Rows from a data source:

----

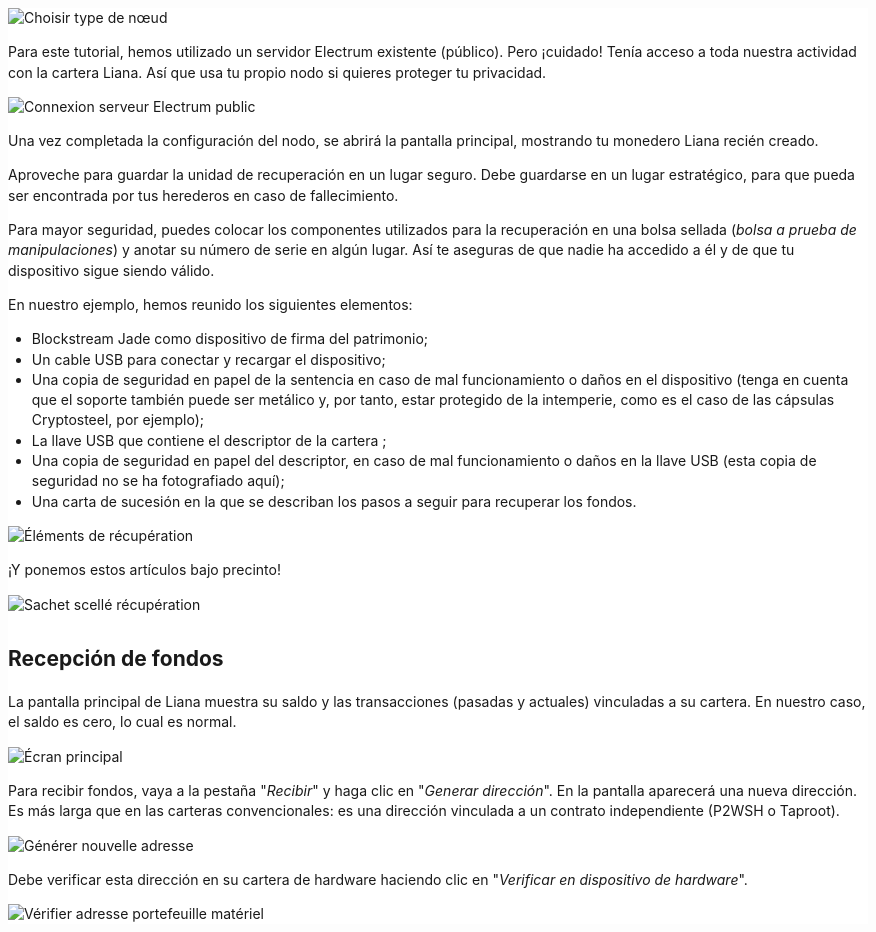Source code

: ![Choisir type de nœud](assets/fr/16.webp)

Para este tutorial, hemos utilizado un servidor Electrum existente (público). Pero ¡cuidado! Tenía acceso a toda nuestra actividad con la cartera Liana. Así que usa tu propio nodo si quieres proteger tu privacidad.

![Connexion serveur Electrum public](assets/fr/17.webp)

Una vez completada la configuración del nodo, se abrirá la pantalla principal, mostrando tu monedero Liana recién creado.

Aproveche para guardar la unidad de recuperación en un lugar seguro. Debe guardarse en un lugar estratégico, para que pueda ser encontrada por tus herederos en caso de fallecimiento.

Para mayor seguridad, puedes colocar los componentes utilizados para la recuperación en una bolsa sellada (*bolsa a prueba de manipulaciones*) y anotar su número de serie en algún lugar. Así te aseguras de que nadie ha accedido a él y de que tu dispositivo sigue siendo válido.

En nuestro ejemplo, hemos reunido los siguientes elementos:


- Blockstream Jade como dispositivo de firma del patrimonio;
- Un cable USB para conectar y recargar el dispositivo;
- Una copia de seguridad en papel de la sentencia en caso de mal funcionamiento o daños en el dispositivo (tenga en cuenta que el soporte también puede ser metálico y, por tanto, estar protegido de la intemperie, como es el caso de las cápsulas Cryptosteel, por ejemplo);
- La llave USB que contiene el descriptor de la cartera ;
- Una copia de seguridad en papel del descriptor, en caso de mal funcionamiento o daños en la llave USB (esta copia de seguridad no se ha fotografiado aquí);
- Una carta de sucesión en la que se describan los pasos a seguir para recuperar los fondos.

![Éléments de récupération](assets/fr/18.webp)

¡Y ponemos estos artículos bajo precinto!

![Sachet scellé récupération](assets/fr/19.webp)

## Recepción de fondos

La pantalla principal de Liana muestra su saldo y las transacciones (pasadas y actuales) vinculadas a su cartera. En nuestro caso, el saldo es cero, lo cual es normal.

![Écran principal](assets/fr/20.webp)

Para recibir fondos, vaya a la pestaña "*Recibir*" y haga clic en "*Generar dirección*". En la pantalla aparecerá una nueva dirección. Es más larga que en las carteras convencionales: es una dirección vinculada a un contrato independiente (P2WSH o Taproot).

![Générer nouvelle adresse](assets/fr/21.webp)

Debe verificar esta dirección en su cartera de hardware haciendo clic en "*Verificar en dispositivo de hardware*".

![Vérifier adresse portefeuille matériel](assets/fr/22.webp)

----

Could you change "llave USB" to "memoria USB" wherever it appears in the rows above and keep everything else the same? Don't include the pictures in your answer.

* Output of the task *
Source code

: ![Choisir type de nœud](assets/fr/16.webp)

Para este tutorial, hemos utilizado un servidor Electrum existente (público). Pero ¡cuidado! Tenía acceso a toda nuestra actividad con la cartera Liana. Así que usa tu propio nodo si quieres proteger tu privacidad.

![Connexion serveur Electrum public](assets/fr/17.webp)

Una vez completada la configuración del nodo, se abrirá la pantalla principal, mostrando tu monedero Liana recién creado.

Aproveche para guardar la unidad de recuperación en un lugar seguro. Debe guardarse en un lugar estratégico, para que pueda ser encontrada por tus herederos en caso de fallecimiento.

Para mayor seguridad, puedes colocar los componentes utilizados para la recuperación en una bolsa sellada (*bolsa a prueba de manipulaciones*) y anotar su número de serie en algún lugar. Así te aseguras de que nadie ha accedido a él y de que tu dispositivo sigue siendo válido.

En nuestro ejemplo, hemos reunido los siguientes elementos:


- Blockstream Jade como dispositivo de firma del patrimonio;
- Un cable USB para conectar y recargar el dispositivo;
- Una copia de seguridad en papel de la sentencia en caso de mal funcionamiento o daños en el dispositivo (tenga en cuenta que el soporte también puede ser metálico y, por tanto, estar protegido de la intemperie, como es el caso de las cápsulas Cryptosteel, por ejemplo);
- La memoria USB que contiene el descriptor de la cartera ;
- Una copia de seguridad en papel del descriptor, en caso de mal funcionamiento o daños en la memoria USB (esta copia de seguridad no se ha fotografiado aquí);
- Una carta de sucesión en la que se describan los pasos a seguir para recuperar los fondos.

![Éléments de récupération](assets/fr/18.webp)

¡Y ponemos estos artículos bajo precinto!

![Sachet scellé récupération](assets/fr/19.webp)

## Recepción de fondos

La pantalla principal de Liana muestra su saldo y las transacciones (pasadas y actuales) vinculadas a su cartera. En nuestro caso, el saldo es cero, lo cual es normal.

![Écran principal](assets/fr/20.webp)

Para recibir fondos, vaya a la pestaña "*Recibir*" y haga clic en "*Generar dirección*". En la pantalla aparecerá una nueva dirección. Es más larga que en las carteras convencionales: es una dirección vinculada a un contrato independiente (P2WSH o Taproot).

![Générer nouvelle adresse](assets/fr/21.webp)

Debe verificar esta dirección en su cartera de hardware haciendo clic en "*Verificar en dispositivo de hardware*".

![Vérifier adresse portefeuille matériel](assets/fr/22.webp)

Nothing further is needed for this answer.